Because of that, the Dream is solvent and less ethereal. “The hippie in me still believes in it,” says the former staffer. “If they — the county, the community, David Satcher, Burke, whoever — come in from all sides and work together, it can be done. It can happen.” The Satcher committee report, released on Christmas Eve, was measured but not nearly as optimistic, condemning Drew University as so many great intentions gone awry. It recommended a dramatic overhaul of leadership, beginning with the ouster of Francis, called for more UCLA involvement, and criticized board members and others at Drew who have simply stayed too long. Satcher perhaps summed things up best in concluding in his report that the university has “both served the community and failed it.”
But longtime activist John Jackson agrees with the former staffer that a make-over can be done, though not how. Jackson is a youngish street-level proponent of many progressive causes and regards King/Drew as one of them. “How do you shift from the current culture of King/Drew to one of accountability without causing shock and fear?” he muses. “We have great health-care advocates in town, we have well-meaning people who’ve been stretched. But we don’t have the mechanism to hold political officials accountable.”
Maybe that’ll change. Burke, the supervisor who hates making waves and who happens to be up for re-election this year, says that when it comes to King/Drew, “I have to weigh my responsibility against my popularity. If this hospital goes down, Iwill really go down. If people are angry with me, I have to take it. I’m prepared to take it. I’m not prepared to take the hospital being shut down. It’s not possible.” It is one of the most dire, but also among the most reassuring, statements Burke has ever made as an elected official.
But such courage may be yet another thing at King/Drew that comes too little, too late: This week, before the Board of Supervisors, Garthwaite submitted recommendations for improving King/Drew that included shutting down more residency programs, starting with neo-natology — those considered non-essential or too elaborate for the hospital to support — and turning over management of the programs left to more established local universities like USC or UCLA. To those who view any diminishment of King or Drew as a step backward and an erosion of the Dream, this is very bad news indeed.

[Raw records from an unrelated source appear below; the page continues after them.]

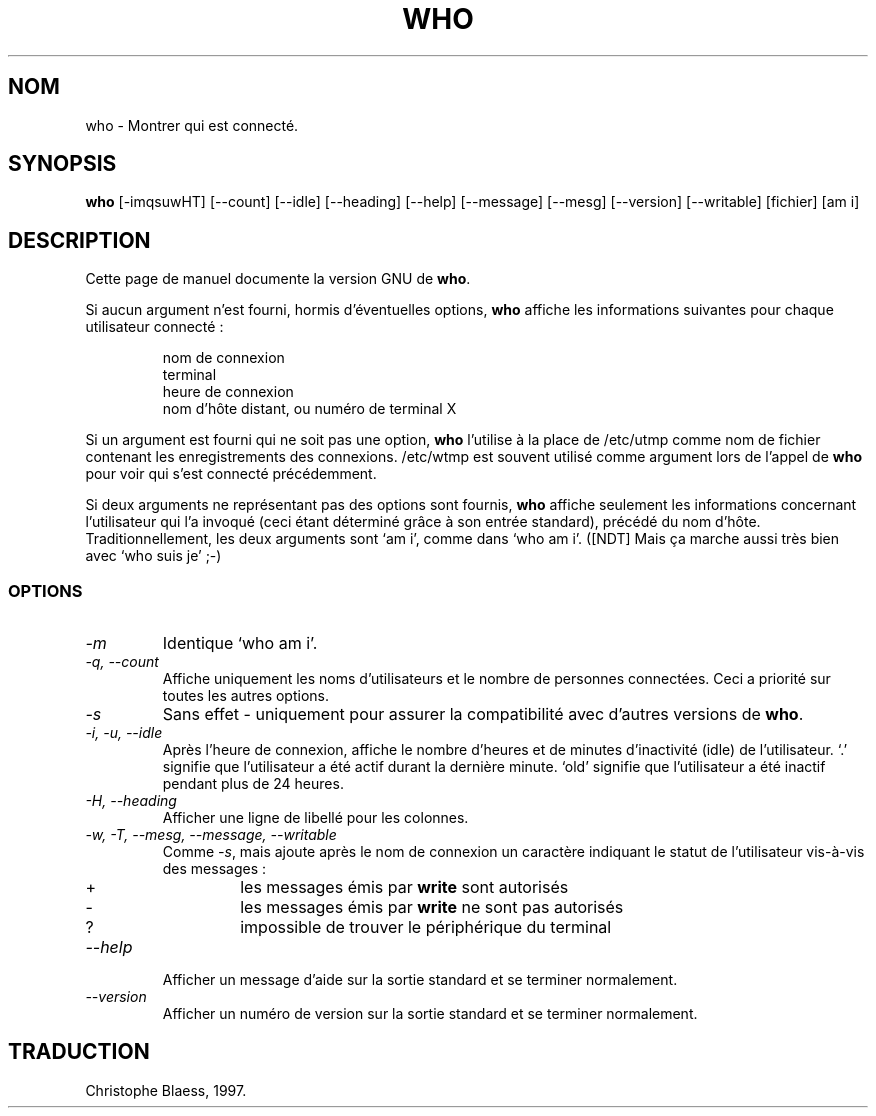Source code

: .\" Traduction 09/01/1997 par Christophe Blaess (ccb@club-internet.fr)
.\"
.\" MàJ 30/07/2003 coreutils-4.5.3
.TH WHO 1 "30 juillet 2003" coreutils "Manuel de l utilisateur Linux"
.SH NOM
who \- Montrer qui est connecté.
.SH SYNOPSIS
.B who
[\-imqsuwHT] [\-\-count] [\-\-idle] [\-\-heading] [\-\-help]
[\-\-message] [\-\-mesg] [\-\-version] [\-\-writable] [fichier] [am i]
.SH DESCRIPTION
Cette page de manuel documente la version GNU de
.BR who .

Si aucun argument n'est fourni, hormis d'éventuelles options,
.B who
affiche les informations suivantes pour chaque utilisateur connecté :
.RS
.nf

nom de connexion
terminal
heure de connexion
nom d'hôte distant, ou numéro de terminal X
.fi
.RE
.PP
Si un argument est fourni qui ne soit pas une option,
.B who
l'utilise à la place de /etc/utmp comme nom de fichier contenant les
enregistrements des connexions. /etc/wtmp est souvent utilisé comme
argument lors de l'appel de
.B who
pour voir qui s'est connecté précédemment.
.PP
Si deux arguments ne représentant pas des options sont fournis,
.B who
affiche seulement les informations concernant l'utilisateur qui l'a
invoqué (ceci étant déterminé grâce à son entrée standard), précédé
du nom d'hôte.
Traditionnellement, les deux arguments sont `am i', comme dans
`who am i'.
([NDT] Mais ça marche aussi très bien avec `who suis je' ;-)
.SS OPTIONS
.TP
.I \-m
Identique `who am i'.
.TP
.I "\-q, \-\-count"
Affiche uniquement les noms d'utilisateurs et le nombre de personnes
connectées. Ceci a priorité sur toutes les autres options.
.TP
.I \-s
Sans effet - uniquement pour assurer la compatibilité
avec d'autres versions de
.BR who .
.TP
.I "\-i, \-u, \-\-idle"
Après l'heure de connexion, affiche le nombre d'heures et de minutes
d'inactivité (idle) de l'utilisateur. 
`.' signifie que l'utilisateur a été actif durant la dernière minute.
`old' signifie que l'utilisateur a été inactif pendant plus de 24 heures.
.TP
.I "\-H, \-\-heading"
Afficher une ligne de libellé pour les colonnes.
.TP
.I "\-w, \-T, \-\-mesg, \-\-message, \-\-writable"
Comme
.IR \-s ,
mais ajoute après le nom de connexion un caractère indiquant le
statut de l'utilisateur vis-à-vis des messages :
.RS
.IP +
les messages émis par \fBwrite\fP sont autorisés
.IP \-
les messages émis par \fBwrite\fP ne sont pas autorisés
.IP ?
impossible de trouver le périphérique du terminal
.RE
.TP
.I "\-\-help"
Afficher un message d'aide sur la sortie standard et se terminer normalement.
.TP
.I "\-\-version"
Afficher un numéro de version sur la sortie standard et se terminer normalement.

.SH TRADUCTION
Christophe Blaess, 1997.
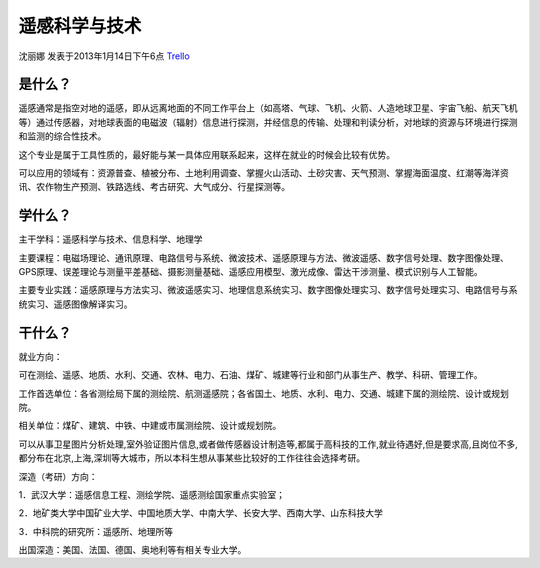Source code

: 遥感科学与技术
==================
沈丽娜 发表于2013年1月14日下午6点 `Trello`_

.. _`Trello`: https://trello.com/card/lina/5073046e9ccf02412488bbcb/320

是什么？
---------

遥感通常是指空对地的遥感，即从远离地面的不同工作平台上（如高塔、气球、飞机、火箭、人造地球卫星、宇宙飞船、航天飞机等）通过传感器，对地球表面的电磁波（辐射）信息进行探测，并经信息的传输、处理和判读分析，对地球的资源与环境进行探测和监测的综合性技术。

这个专业是属于工具性质的，最好能与某一具体应用联系起来，这样在就业的时候会比较有优势。

可以应用的领域有：资源普查、植被分布、土地利用调查、掌握火山活动、土砂灾害、天气预测、掌握海面温度、红潮等海洋资讯、农作物生产预测、铁路选线、考古研究、大气成分、行星探测等。

学什么？
----------
主干学科：遥感科学与技术、信息科学、地理学

主要课程：电磁场理论、通讯原理、电路信号与系统、微波技术、遥感原理与方法、微波遥感、数字信号处理、数字图像处理、GPS原理、误差理论与测量平差基础、摄影测量基础、遥感应用模型、激光成像、雷达干涉测量、模式识别与人工智能。

主要专业实践：遥感原理与方法实习、微波遥感实习、地理信息系统实习、数字图像处理实习、数字信号处理实习、电路信号与系统实习、遥感图像解译实习。

干什么？
-----------

就业方向：

可在测绘、遥感、地质、水利、交通、农林、电力、石油、煤矿、城建等行业和部门从事生产、教学、科研、管理工作。

工作首选单位：各省测绘局下属的测绘院、航测遥感院；各省国土、地质、水利、电力、交通、城建下属的测绘院、设计或规划院。

相关单位：煤矿、建筑、中铁、中建或市属测绘院、设计或规划院。

可以从事卫星图片分析处理,室外验证图片信息,或者做传感器设计制造等,都属于高科技的工作,就业待遇好,但是要求高,且岗位不多,都分布在北京,上海,深圳等大城市，所以本科生想从事某些比较好的工作往往会选择考研。

深造（考研）方向：

1．武汉大学：遥感信息工程、测绘学院、遥感测绘国家重点实验室；

2．地矿类大学中国矿业大学、中国地质大学、中南大学、长安大学、西南大学、山东科技大学

3．中科院的研究所：遥感所、地理所等

出国深造：美国、法国、德国、奥地利等有相关专业大学。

Meanwhile, Mervyn Dymally has written a new bill, ACR 139, authorizing a joint-management team for King/Drew made up of officials from Drew, the University of California and L.A. County. Jackson suggests cultivating new, better, more enlightened community involvement to help King/Drew turn back the waterloo and move into the future. “We don’t validate emerging voices, and we need to,” he says. “There’s the value of simply having black doctors here and having kids see that. When they come visit, they walk out not wanting to be a Malcolm X or a Sojourner Truth, but a health professional.”
One King/Drew veteran, by far the most hardened and least hopeful of everyone I talked to, describes how he still sees the glass of opportunity as half full. To him, the crisis gathering now is but a dark underside of the Dream that has become a familiar part of its cycle of having and not having, of contentment, complacency and loss. “We’ve been written off so many times over the last 25 years, this feels like nothing,” he says with a shrug. “When I look around and see that we did all this with no money, I feel pretty good about that.”